TASK BRIEF – In the entries that follow, find each line with the word "Barcha" and copy it.

Saved data entries

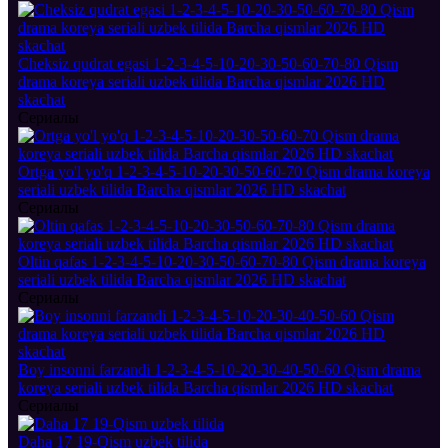
Cheksiz qudrat egasi 1-2-3-4-5-10-20-30-50-60-70-80 Qism
drama koreya seriali uzbek tilida Barcha qismlar 2026 HD
skachat
Сериалы
Ortga yo'l yo'q 1-2-3-4-5-10-20-30-50-60-70 Qism drama koreya
seriali uzbek tilida Barcha qismlar 2026 HD skachat
Сериалы
Oltin qafas 1-2-3-4-5-10-20-30-50-60-70-80 Qism drama koreya
seriali uzbek tilida Barcha qismlar 2026 HD skachat
Сериалы
Boy insonni farzandi 1-2-3-4-5-10-20-30-40-50-60 Qism drama
koreya seriali uzbek tilida Barcha qismlar 2026 HD skachat
Сериалы
Daha 17 19-Qism uzbek tilida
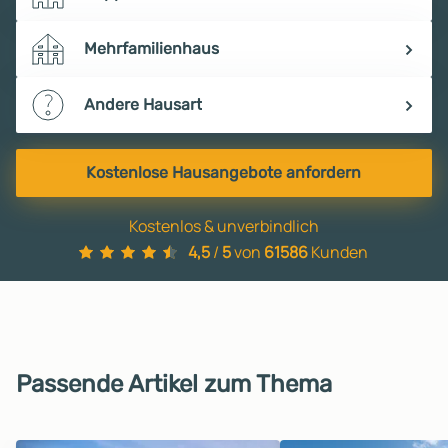
Mehrfamilienhaus
Andere Hausart
Kostenlose Hausangebote anfordern
Kostenlos & unverbindlich
4,5
/
5
von
61586
Kunden
Passende Artikel zum Thema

SOLUTION FOR THIS TASK –
drama koreya seriali uzbek tilida Barcha qismlar 2026 HD
seriali uzbek tilida Barcha qismlar 2026 HD skachat
seriali uzbek tilida Barcha qismlar 2026 HD skachat
koreya seriali uzbek tilida Barcha qismlar 2026 HD skachat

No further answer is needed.